# **Word Prediction with Levenshtein Distance**

The simplest model that can be extremely useful for word prediction is using Levenshtein Distance (or Edit Distance) between two strings. This is a number, calculated by counting how many of the following operations are necessary to turn one string into the other:

* Remove a character  
* Add a character  
* Change a character

Therefore, we can create a prediction model that, given a vocabulary of words, returns to the user the top 3 words with the smallest edit distance from the inputted sequence.

In [3]:
import numpy as np
%matplotlib inline
import matplotlib.pyplot as plt
import pdfplumber
import Levenshtein
import pandas as pd

To add some informal and conversational words to the vocab, we are scanning movie scripts!
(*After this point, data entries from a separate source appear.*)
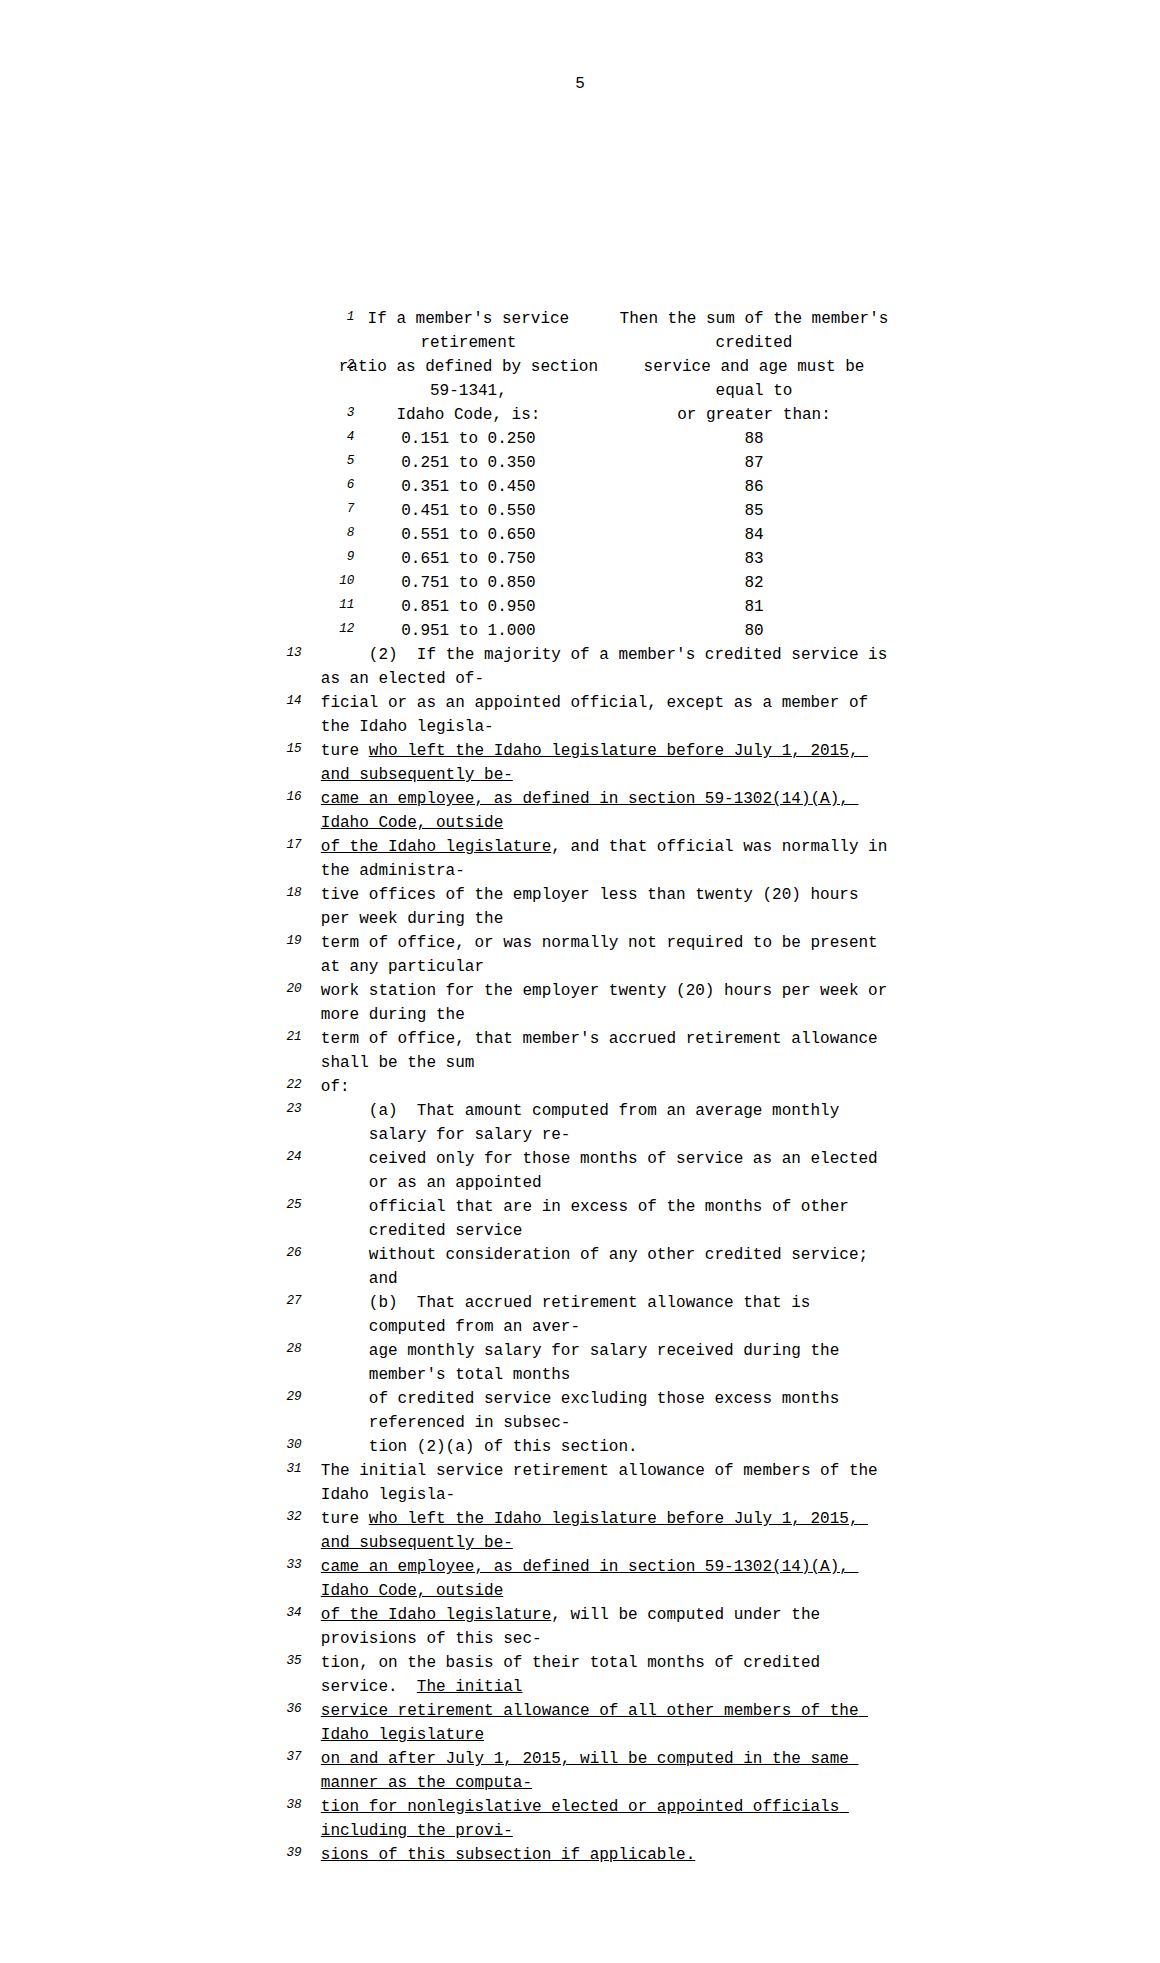5
| 1 If a member's service retirement | Then the sum of the member's credited |
| 2 ratio as defined by section 59-1341, | service and age must be equal to |
| 3 Idaho Code, is: | or greater than: |
| 4 0.151 to 0.250 | 88 |
| 5 0.251 to 0.350 | 87 |
| 6 0.351 to 0.450 | 86 |
| 7 0.451 to 0.550 | 85 |
| 8 0.551 to 0.650 | 84 |
| 9 0.651 to 0.750 | 83 |
| 10 0.751 to 0.850 | 82 |
| 11 0.851 to 0.950 | 81 |
| 12 0.951 to 1.000 | 80 |
13 (2) If the majority of a member's credited service is as an elected of-
14 ficial or as an appointed official, except as a member of the Idaho legisla-
15 ture who left the Idaho legislature before July 1, 2015, and subsequently be-
16 came an employee, as defined in section 59-1302(14)(A), Idaho Code, outside
17 of the Idaho legislature, and that official was normally in the administra-
18 tive offices of the employer less than twenty (20) hours per week during the
19 term of office, or was normally not required to be present at any particular
20 work station for the employer twenty (20) hours per week or more during the
21 term of office, that member's accrued retirement allowance shall be the sum
22 of:
23(a) That amount computed from an average monthly salary for salary re-
24 ceived only for those months of service as an elected or as an appointed
25 official that are in excess of the months of other credited service
26 without consideration of any other credited service; and
27(b) That accrued retirement allowance that is computed from an aver-
28 age monthly salary for salary received during the member's total months
29 of credited service excluding those excess months referenced in subsec-
30 tion (2)(a) of this section.
31 The initial service retirement allowance of members of the Idaho legisla-
32 ture who left the Idaho legislature before July 1, 2015, and subsequently be-
33 came an employee, as defined in section 59-1302(14)(A), Idaho Code, outside
34 of the Idaho legislature, will be computed under the provisions of this sec-
35 tion, on the basis of their total months of credited service. The initial
36 service retirement allowance of all other members of the Idaho legislature
37 on and after July 1, 2015, will be computed in the same manner as the computa-
38 tion for nonlegislative elected or appointed officials including the provi-
39 sions of this subsection if applicable.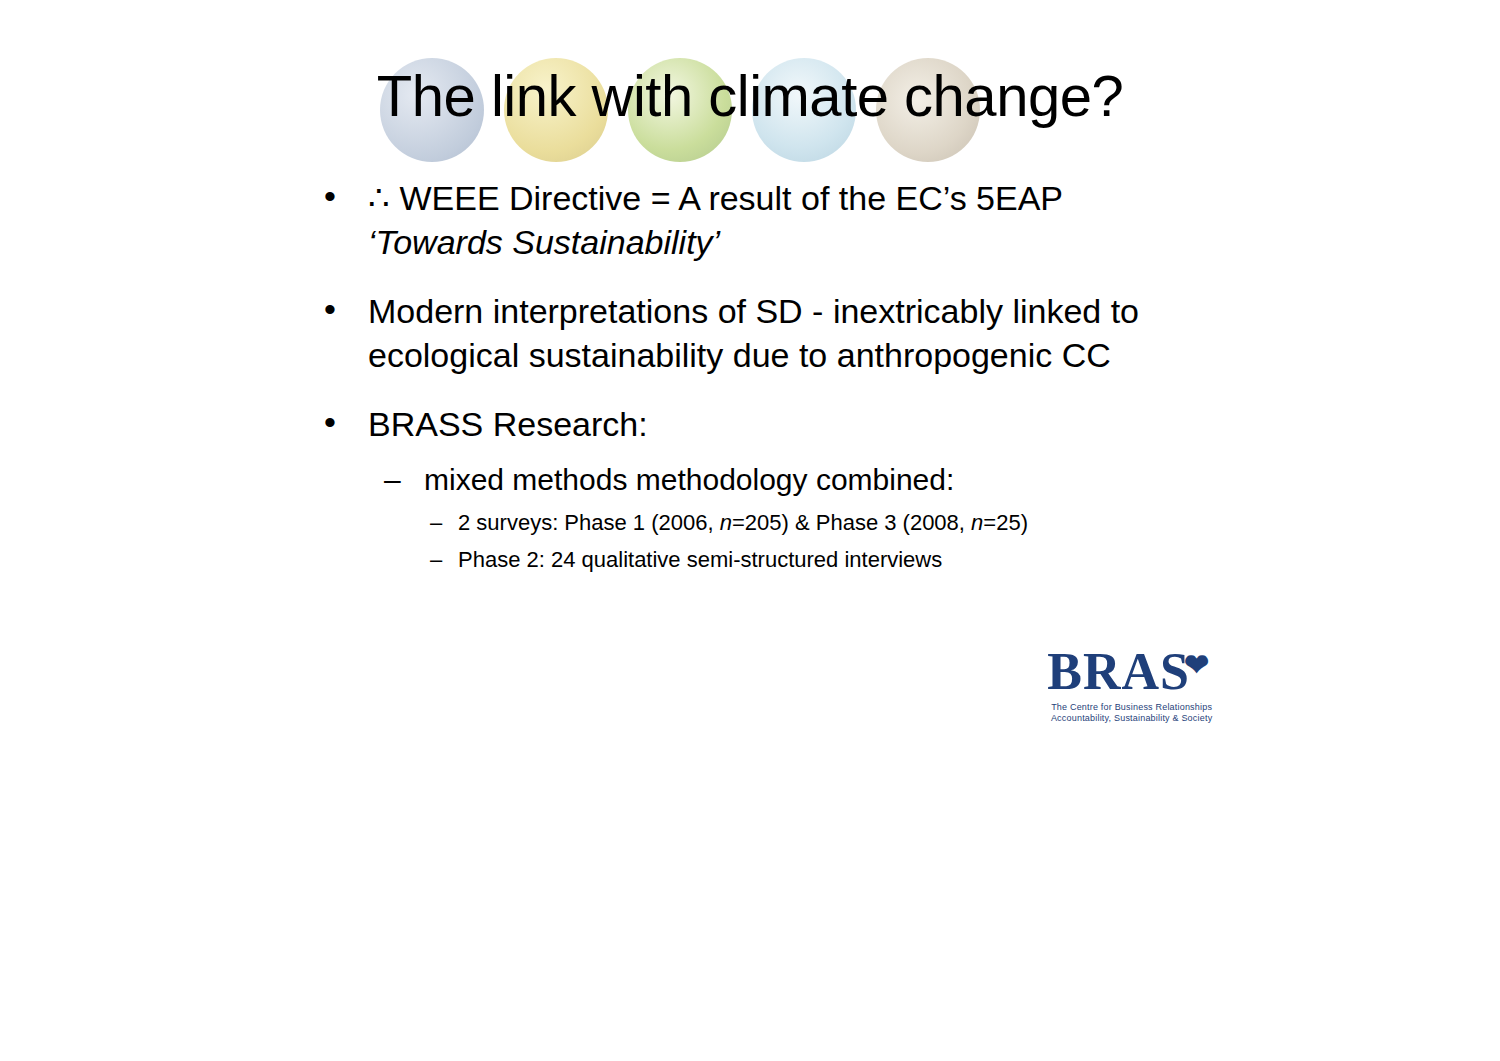The link with climate change?
∴ WEEE Directive = A result of the EC’s 5EAP ‘Towards Sustainability’
Modern interpretations of SD - inextricably linked to ecological sustainability due to anthropogenic CC
BRASS Research:
mixed methods methodology combined:
2 surveys: Phase 1 (2006, n=205) & Phase 3 (2008, n=25)
Phase 2: 24 qualitative semi-structured interviews
BRAS❤
The Centre for Business Relationships
Accountability, Sustainability & Society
For that, we need to read the pdf's included in the [data](/data) folder:

In [4]:
def extract_text_from_pdf(pdf_path):
    with pdfplumber.open(pdf_path) as pdf:
        text = []
        for i, page in enumerate(pdf.pages):
            # Skip the first page (it's the title page)
            if i == 0:
                continue
            
            # Extract text from the page
            page_text = page.extract_text()
            
            # Ignore the last line of each page (it's the page number)
            lines = page_text.split("\n")
            if lines:
                page_text = lines[:-1]
            
            # Add the text to the list
            text += list(map(lambda x: x.strip().lower(), page_text))

    return text

Now, we are going to create our vocabulary by concatenating all the words we find on our 3 sources:

1. Movie Scripts  
2. 5k Word Frequency List  
3. Compilation of WikiNews

In [6]:
gu1 = extract_text_from_pdf('../data/grown-ups.pdf')
gu2 = extract_text_from_pdf('../data/grown-ups-2.pdf')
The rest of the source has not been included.